SAS survey reveals big data needs big commitments

Businesses know that there are organisational benefits to analysing big data, but there is a need for cohesion in the way that this is budgeted for, monitored and stored, a SAS survey has revealed.

SAS, a provider of business analytics software, conducted a survey at the SAS Executive Forum to get a broad view of the South African business analytics landscape. Crucial to the marketplace’s understanding of big data and what to do with it, a definition for the concept was needed.

Of the executive forum attendees who participated in the survey, 67% selected the definition as “data with high volume, variety and velocity”, which is in line with SAS’s definition of big data. “We even take this a step further, stating that big data also exceeds an organisation’s storage or compute capacity for timely decision making,” says Andoret Venter, senior solutions manager, Information Management at SAS.

The solution, then, is to use business analytics solutions that can provide answers fast. The SAS Forum delegates agree, with 76% agreeing that that big data analysis allows an organisation to incur less losses, prevent excessive risk taking and assess risk in real time.

In addition, 86% stated that analysing big data fast will allow them to achieve benefits like deciding to discontinue or launch a product sooner, helping more clients faster and enabling risk management to demonstrate the effects of big decisions to senior managers.

“There’s very little disagreement about the benefits that the effective analysis of big data can bring to any organisation,” says Venter. “However, it’s also clear that despite being aware of these benefits, South African companies haven’t yet created an overall strategy or budget for making sure that business analytics solutions are properly utilised across the organisation.”

While 56% of participants said that they were using business intelligence (BI) extensively, 17% to a limited extent, 19% moderately and only 8% not at all, 68% said that they were unable to monitor the performance of the entire enterprise.

Echoing this, 47% said that their BI funding came from the enterprise budget, while 25% said departmental budgets, and 22% said their BI budget came from special projects.

Also 33% of respondents said that different departments in their organisation manage their own development for business analytics and analytic models, while 27% said everything is managed centrally. Another 25% said that while the departments manage their own development, the productisation was handled centrally.

In response to the question on whether business information is stored in one central repository or by separate departments, 41% said that it is managed centrally in an enterprise data warehouse (EDW), but that the business units have their own stores as well. Twenty-nine percent said that it is stored in an Enterprise Data Warehouse (EDW) with departmental data marts. A further 18% said that it is managed in disparate data stores across the organisation, and the remaining 12% said that there were no centralised repositories at any level in their company.
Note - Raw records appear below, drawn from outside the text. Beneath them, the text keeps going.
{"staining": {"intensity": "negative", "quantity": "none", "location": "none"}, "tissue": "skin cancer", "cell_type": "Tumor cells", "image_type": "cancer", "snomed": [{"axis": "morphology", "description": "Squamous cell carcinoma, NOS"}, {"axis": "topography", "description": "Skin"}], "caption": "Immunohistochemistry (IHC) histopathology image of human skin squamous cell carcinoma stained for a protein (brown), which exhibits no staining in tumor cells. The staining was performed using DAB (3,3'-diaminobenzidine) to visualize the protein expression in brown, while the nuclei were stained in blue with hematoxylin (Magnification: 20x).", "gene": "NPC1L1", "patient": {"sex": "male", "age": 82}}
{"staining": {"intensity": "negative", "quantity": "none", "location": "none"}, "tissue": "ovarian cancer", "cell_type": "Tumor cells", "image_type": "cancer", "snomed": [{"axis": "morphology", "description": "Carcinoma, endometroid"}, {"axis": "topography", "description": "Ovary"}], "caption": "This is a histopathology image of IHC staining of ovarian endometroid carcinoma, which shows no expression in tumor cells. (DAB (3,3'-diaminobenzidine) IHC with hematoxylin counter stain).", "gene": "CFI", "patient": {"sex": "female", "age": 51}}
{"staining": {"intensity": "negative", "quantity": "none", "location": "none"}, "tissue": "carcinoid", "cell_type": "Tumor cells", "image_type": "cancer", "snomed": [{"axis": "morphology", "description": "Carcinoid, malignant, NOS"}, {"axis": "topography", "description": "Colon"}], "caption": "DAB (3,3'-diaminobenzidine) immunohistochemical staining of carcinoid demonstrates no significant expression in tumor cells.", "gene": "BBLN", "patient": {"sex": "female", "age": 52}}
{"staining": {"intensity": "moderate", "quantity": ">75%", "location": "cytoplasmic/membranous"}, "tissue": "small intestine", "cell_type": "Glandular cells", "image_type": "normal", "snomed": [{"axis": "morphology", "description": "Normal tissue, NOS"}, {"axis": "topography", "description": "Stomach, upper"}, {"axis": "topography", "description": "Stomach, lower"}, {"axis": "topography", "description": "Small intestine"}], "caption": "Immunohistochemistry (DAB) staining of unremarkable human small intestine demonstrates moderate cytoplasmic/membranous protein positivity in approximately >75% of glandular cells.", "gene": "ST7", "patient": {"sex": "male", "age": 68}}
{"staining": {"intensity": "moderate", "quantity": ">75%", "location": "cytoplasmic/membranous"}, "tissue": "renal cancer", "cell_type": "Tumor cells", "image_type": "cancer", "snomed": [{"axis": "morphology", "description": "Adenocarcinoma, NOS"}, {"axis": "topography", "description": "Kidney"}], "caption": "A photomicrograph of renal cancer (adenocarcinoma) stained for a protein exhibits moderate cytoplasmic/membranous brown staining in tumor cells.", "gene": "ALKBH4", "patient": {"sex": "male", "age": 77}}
“The findings of our survey show that while South African organisations certainly see the benefits of business intelligence solutions, many have yet to form a cohesive strategy for recording, storing and analysing big data,” says Venter. “Future-thinking organisations will embrace business analytics solutions that span the entire organisation so that the true benefits of analytics that take into account every variable in every aspect of the business can be realised.”